The data: Begin

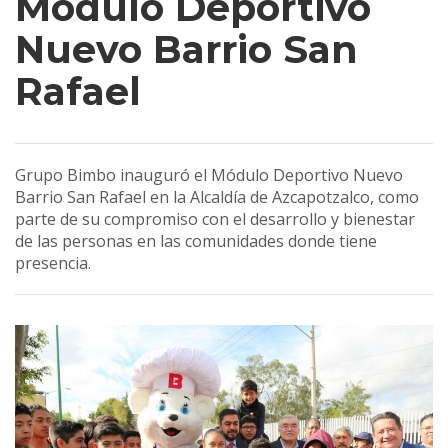
Módulo Deportivo
Nuevo Barrio San
Rafael
Grupo Bimbo inauguró el Módulo Deportivo Nuevo
Barrio San Rafael en la Alcaldía de Azcapotzalco, como
parte de su compromiso con el desarrollo y bienestar
de las personas en las comunidades donde tiene
presencia.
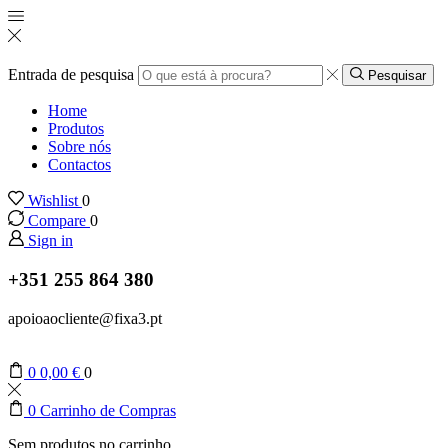
Entrada de pesquisa
Pesquisar
Home
Produtos
Sobre nós
Contactos
Wishlist
0
Compare
0
Sign in
+351 255 864 380
apoioaocliente@fixa3.pt
0
0,00
€
0
0
Carrinho de Compras
Sem produtos no carrinho.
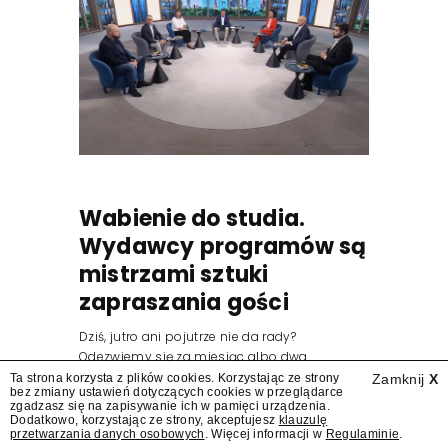
Wabienie do studia.
Wydawcy programów są
mistrzami sztuki
zapraszania gości
Dziś, jutro ani pojutrze nie da rady?
Odezwiemy się za miesiąc albo dwa.
Wydawcy programów są mistrzami sztuki
Ta strona korzysta z plików cookies. Korzystając ze strony
Zamknij
X
bez zmiany ustawień dotyczących cookies w przeglądarce
zapraszania gości.
zgadzasz się na zapisywanie ich w pamięci urządzenia.
Dodatkowo, korzystając ze strony, akceptujesz
klauzulę
przetwarzania danych osobowych
. Więcej informacji w
Regulaminie
.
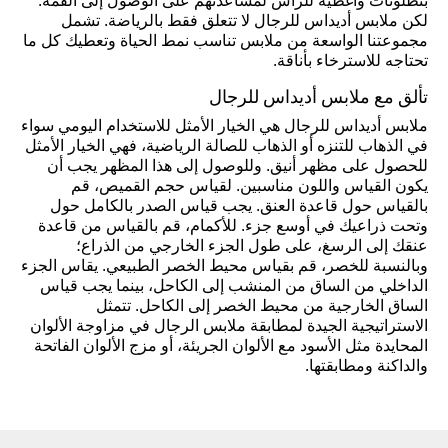
بنطلونات وأغطية للرأس لمساعدتهم على الوصول إلى القمة.
لكن ملابس أديداس للرجال لا تتعلق فقط بالرياضة. تشمل
مجموعتنا الواسعة من ملابس تناسب نمط الحياة وتعطيك كل ما
تحتاجه للاسترخاء بأناقة.
تألق مع ملابس أديداس للرجال
ملابس أديداس للرجال هي الخيار الأمثل للاستخدام اليومي سواء
في الذهاب للتنزه أو الذهاب للصالة الرياضية، فهي الخيار الأمثل
للحصول على مظهر أنيق. وللوصول إلى هذا المظهر يجب أن
يكون القياس واللون مناسبين. لقياس حجم القميص، قم
بالقياس حول قاعدة العنق. يجب قياس الصدر بالكامل حول
وتحت ذراعيك في أوسع جزء. للأكمام، قم بالقياس من قاعدة
عنقك إلى الرسغ، على طول الجزء الخارجي من الذراع؛
وبالنسبة للخصر، قم بقياس محيط الخصر الطبيعي. يقاس الجزء
الداخلي من الساق من المنشب إلى الكاحل، بينما يجب قياس
الساق الخارجية من محيط الخصر إلى الكاحل. تتمثل
الاستراتيجية الجيدة لمطابقة ملابس الرجال في مزاوجة الألوان
المحايدة مثل الأسود مع الألوان الجريئة، أو مزج الألوان الفاتحة
والداكنة ومطابقتها.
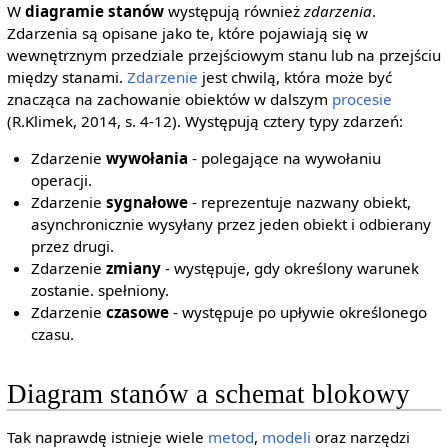
W
diagramie stanów
występują również
zdarzenia
.
Zdarzenia są opisane jako te, które pojawiają się w
wewnętrznym przedziale przejściowym stanu lub na przejściu
między stanami.
Zdarzenie
jest chwilą, która może być
znacząca na zachowanie obiektów w dalszym
procesie
(R.Klimek, 2014, s. 4-12). Występują cztery typy zdarzeń:
Zdarzenie
wywołania
- polegające na wywołaniu
operacji.
Zdarzenie
sygnałowe
- reprezentuje nazwany obiekt,
asynchronicznie wysyłany przez jeden obiekt i odbierany
przez drugi.
Zdarzenie
zmiany
- występuje, gdy określony warunek
zostanie. spełniony.
Zdarzenie
czasowe
- występuje po upływie określonego
czasu.
Diagram stanów a schemat blokowy
Tak naprawdę istnieje wiele
metod
,
modeli
oraz narzędzi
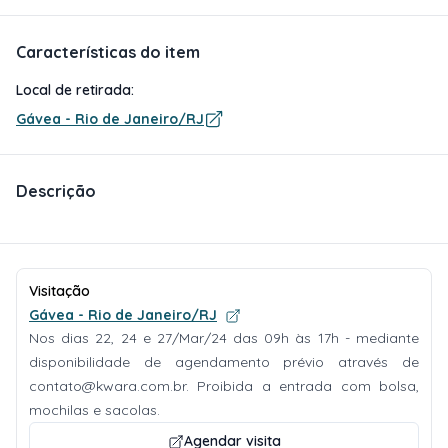
Características do item
Local de retirada:
Gávea - Rio de Janeiro/RJ
Descrição
Visitação
Gávea - Rio de Janeiro/RJ
Nos dias 22, 24 e 27/Mar/24 das 09h às 17h - mediante
disponibilidade de agendamento prévio através de
contato@kwara.com.br
. Proibida a entrada com bolsa,
mochilas e sacolas.
Agendar visita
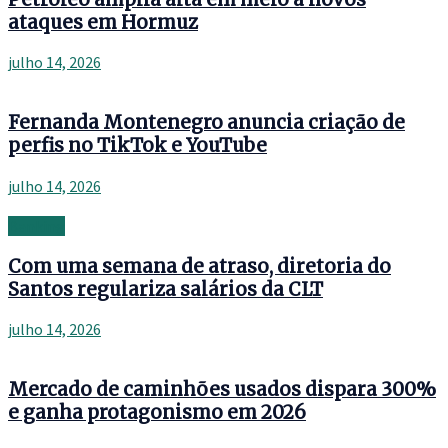
ataques em Hormuz
julho 14, 2026
Fernanda Montenegro anuncia criação de
perfis no TikTok e YouTube
julho 14, 2026
Banking
Com uma semana de atraso, diretoria do
Santos regulariza salários da CLT
julho 14, 2026
Mercado de caminhões usados dispara 300%
e ganha protagonismo em 2026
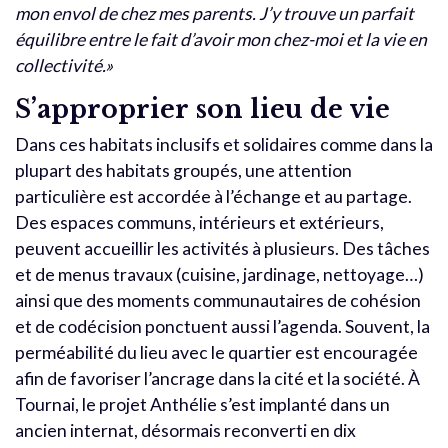
mon envol de chez mes parents. J’y trouve un parfait
équilibre entre le fait d’avoir mon chez-moi et la vie en
collectivité.»
S’approprier son lieu de vie
Dans ces habitats inclusifs et solidaires comme dans la
plupart des habitats groupés, une attention
particulière est accordée à l’échange et au partage.
Des espaces communs, intérieurs et extérieurs,
peuvent accueillir les activités à plusieurs. Des tâches
et de menus travaux (cuisine, jardinage, nettoyage…)
ainsi que des moments communautaires de cohésion
et de codécision ponctuent aussi l’agenda. Souvent, la
perméabilité du lieu avec le quartier est encouragée
afin de favoriser l’ancrage dans la cité et la société. À
Tournai, le projet Anthélie s’est implanté dans un
ancien internat, désormais reconverti en dix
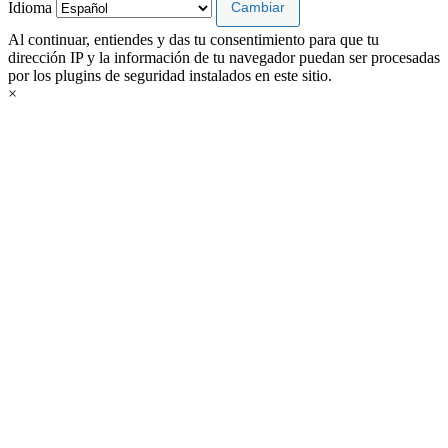
Idioma
Al continuar, entiendes y das tu consentimiento para que tu
dirección IP y la información de tu navegador puedan ser procesadas
por los plugins de seguridad instalados en este sitio.
×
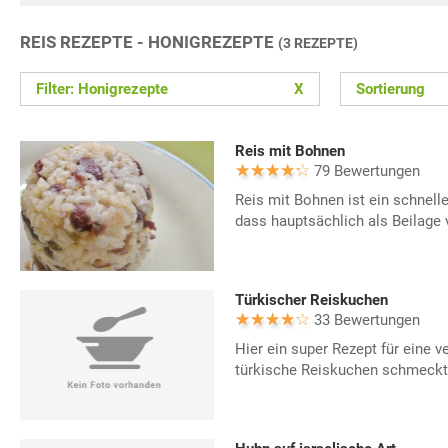
REIS REZEPTE - HONIGREZEPTE
(3 REZEPTE)
Filter: Honigrezepte
X
Sortierung
Reis mit Bohnen
79 Bewertungen
Reis mit Bohnen ist ein schnell
dass hauptsächlich als Beilage v
Türkischer Reiskuchen
33 Bewertungen
Hier ein super Rezept für eine 
türkische Reiskuchen schmeckt 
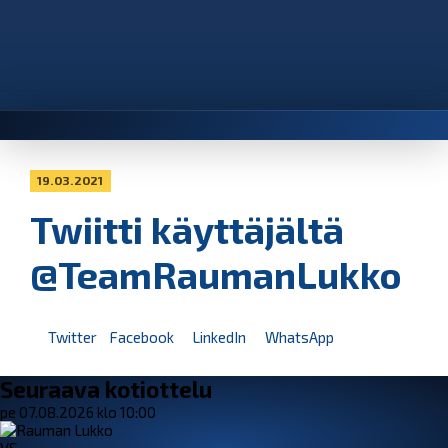
19.03.2021
Twiitti käyttäjältä
@TeamRaumanLukko
Twitter
Facebook
LinkedIn
WhatsApp
Seuraava kotiottelu
pe 07.08.2026 klo 10:00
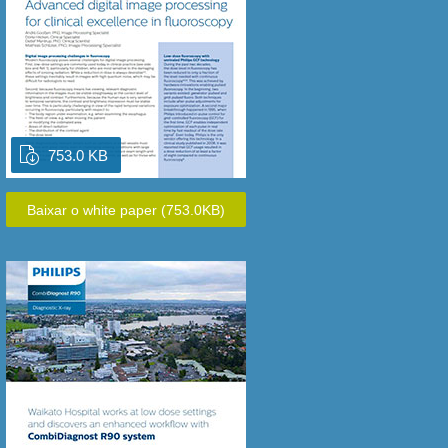
753.0 KB
Baixar o white paper
(753.0KB)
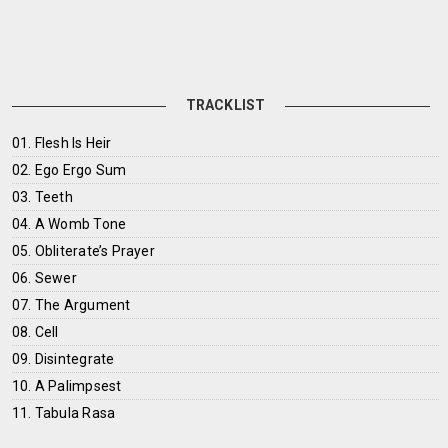
TRACKLIST
01. Flesh Is Heir
02. Ego Ergo Sum
03. Teeth
04. A Womb Tone
05. Obliterate’s Prayer
06. Sewer
07. The Argument
08. Cell
09. Disintegrate
10. A Palimpsest
11. Tabula Rasa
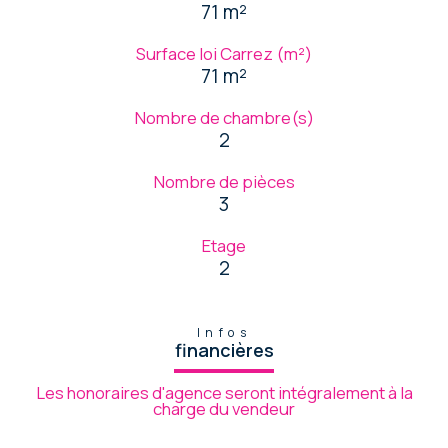
71 m²
Surface loi Carrez (m²)
71 m²
Nombre de chambre(s)
2
Nombre de pièces
3
Etage
2
Infos
financières
Les honoraires d'agence seront intégralement à la
charge du vendeur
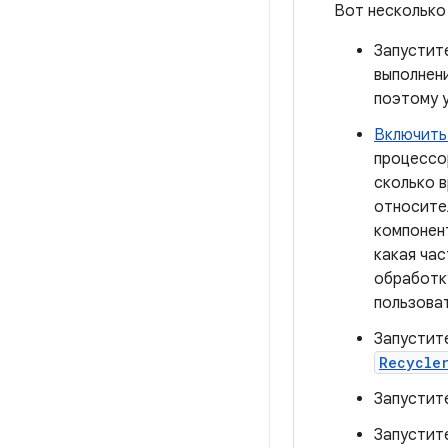
Вот несколько
Запустит
выполнен
поэтому у
Включить
процессо
сколько 
относител
компонен
какая час
обработк
пользова
Запустит
Recycle
Запустит
Запустите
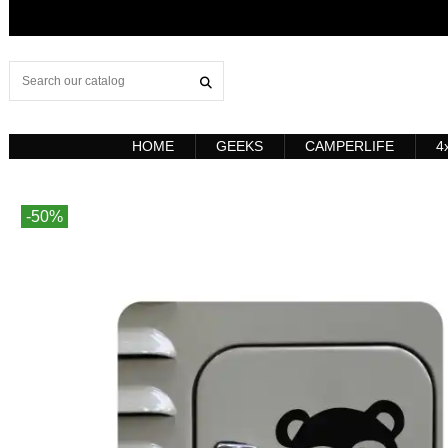
HOME
GEEKS
CAMPERLIFE
4
-50%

The data: End

Task =
Count the lines in the records above that contain the word "Nuevo". Reply with the number only.

Output for this exercise =
2